Data extract: Begin
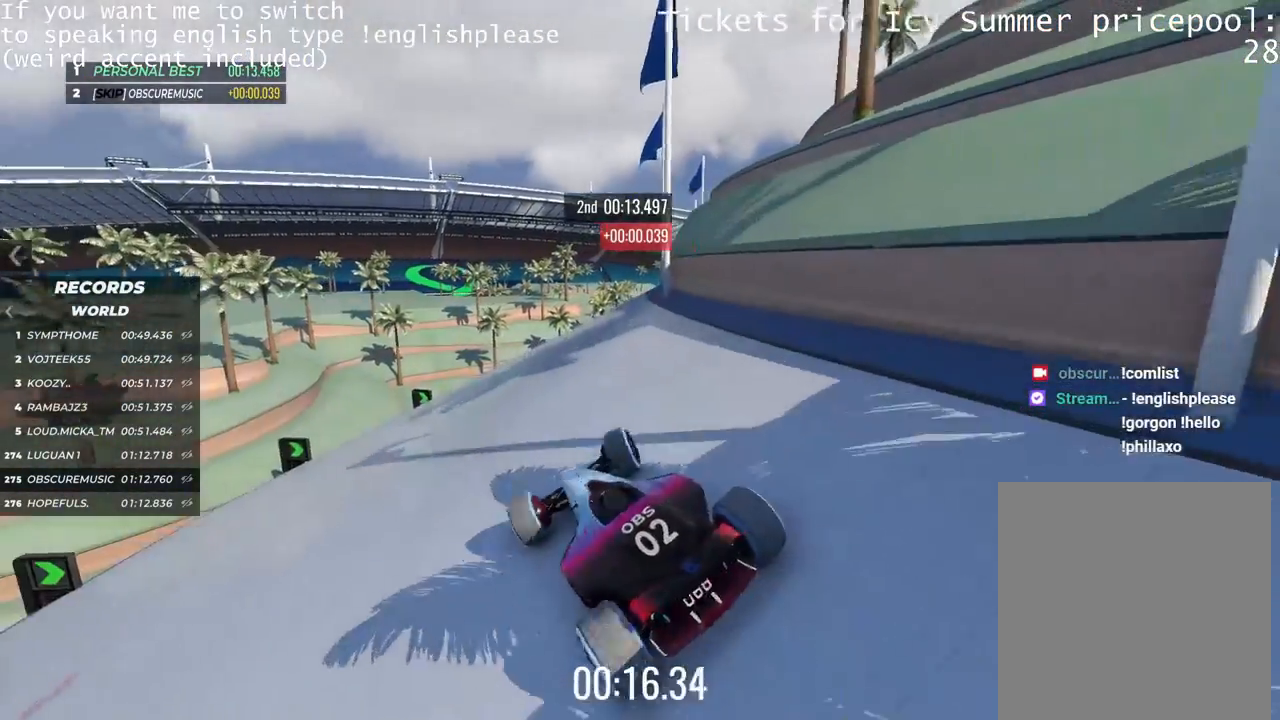
{"keys": ["up"], "events": [[33, "right", "down"], [500, "right", "up"]]}
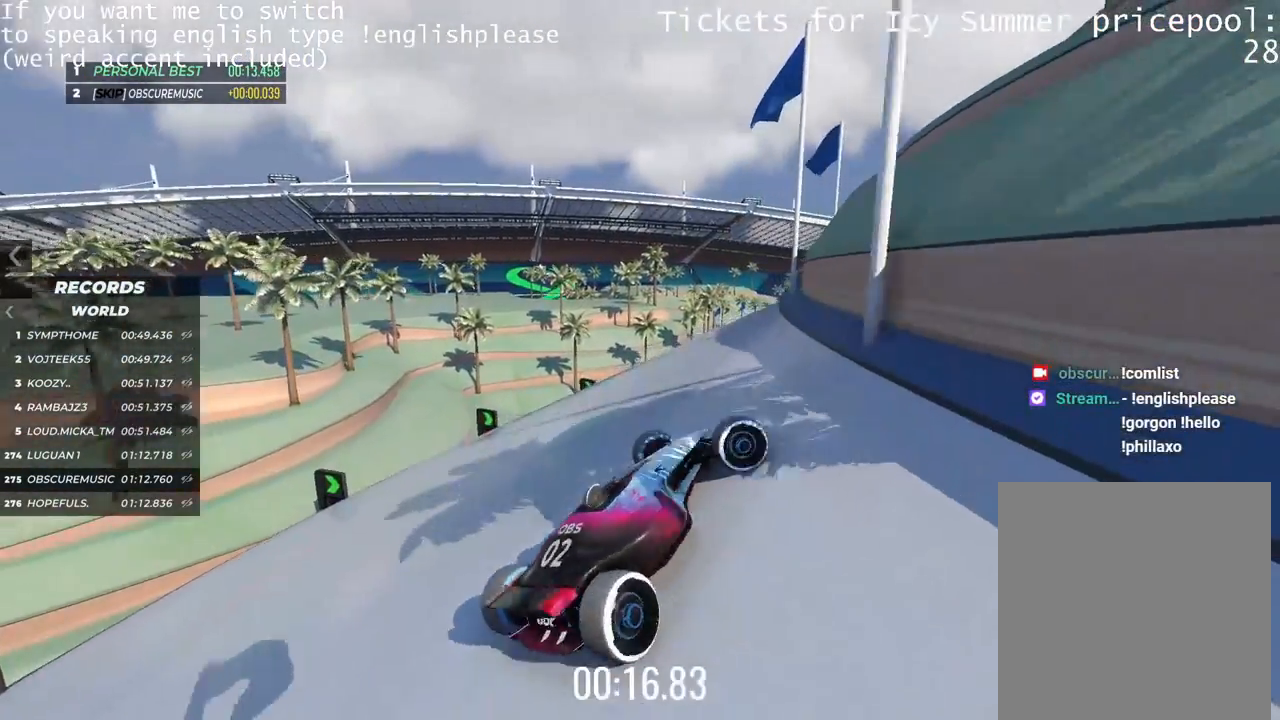
{"keys": ["left", "up"], "events": [[117, "left", "down"]]}
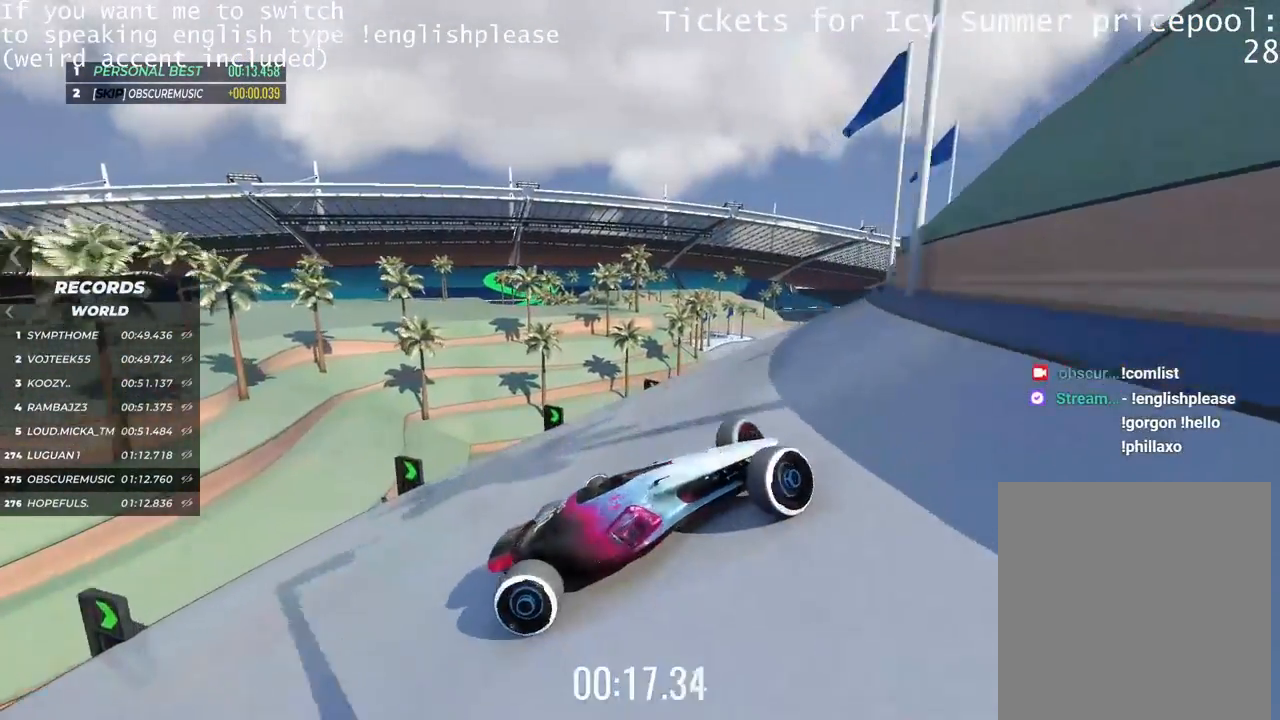
{"keys": ["left", "up"], "events": []}
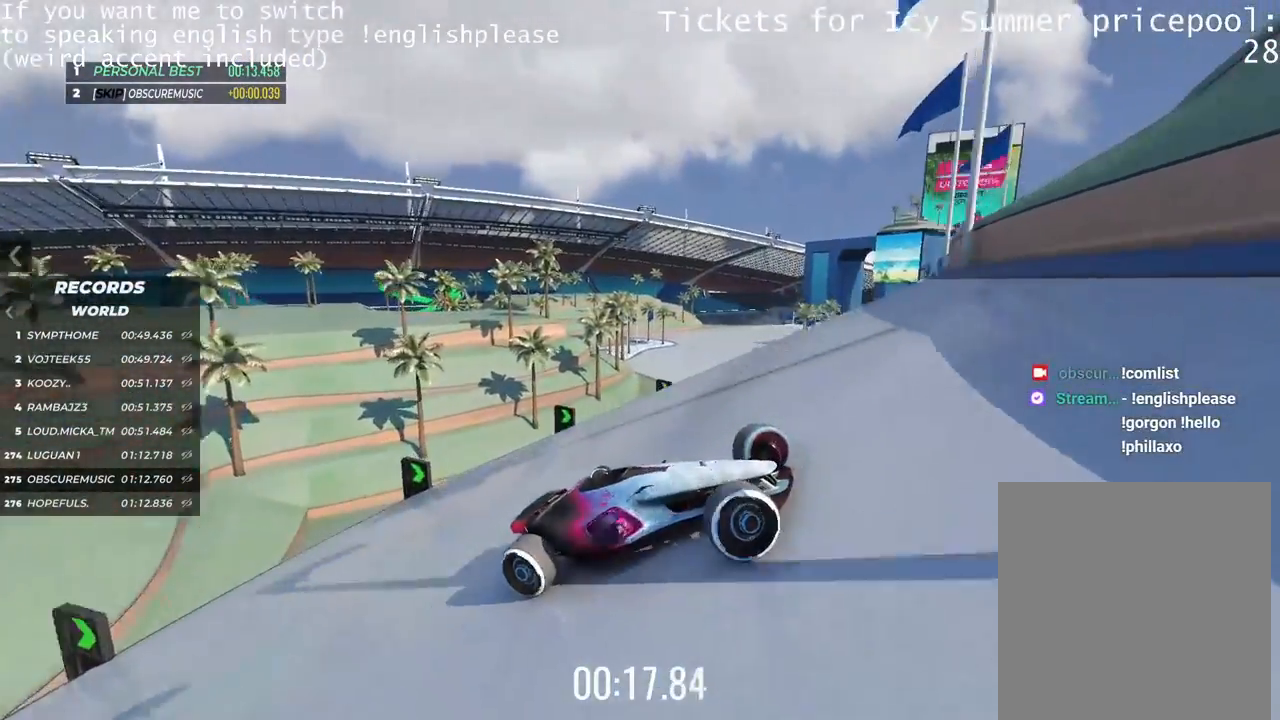
{"keys": ["left", "up"], "events": [[217, "up", "up"], [334, "up", "down"]]}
Data extract: End
Task brief =>
Reproduce everything above exactly, images excluded.

Output of the exercise =>
{"keys": ["up"], "events": [[33, "right", "down"], [500, "right", "up"]]}
{"keys": ["left", "up"], "events": [[117, "left", "down"]]}
{"keys": ["left", "up"], "events": []}
{"keys": ["left", "up"], "events": [[217, "up", "up"], [334, "up", "down"]]}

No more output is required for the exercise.